Retype, word for word, every line of the records below starting at the one that contains "80 178 65125" and ending at the one that contains "109 161 73938"; include both of those lines and nothing more.
Records for the task START
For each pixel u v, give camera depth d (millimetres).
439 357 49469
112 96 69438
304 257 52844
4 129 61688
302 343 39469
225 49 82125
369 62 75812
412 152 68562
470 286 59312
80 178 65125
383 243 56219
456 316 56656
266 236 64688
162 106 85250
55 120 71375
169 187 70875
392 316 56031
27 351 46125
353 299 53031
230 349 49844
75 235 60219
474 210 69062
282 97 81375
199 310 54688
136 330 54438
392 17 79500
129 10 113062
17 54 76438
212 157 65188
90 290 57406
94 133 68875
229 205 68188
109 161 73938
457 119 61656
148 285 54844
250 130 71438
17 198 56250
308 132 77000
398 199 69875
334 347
Records for the task END
▶ **Solution for this task**:
80 178 65125
383 243 56219
456 316 56656
266 236 64688
162 106 85250
55 120 71375
169 187 70875
392 316 56031
27 351 46125
353 299 53031
230 349 49844
75 235 60219
474 210 69062
282 97 81375
199 310 54688
136 330 54438
392 17 79500
129 10 113062
17 54 76438
212 157 65188
90 290 57406
94 133 68875
229 205 68188
109 161 73938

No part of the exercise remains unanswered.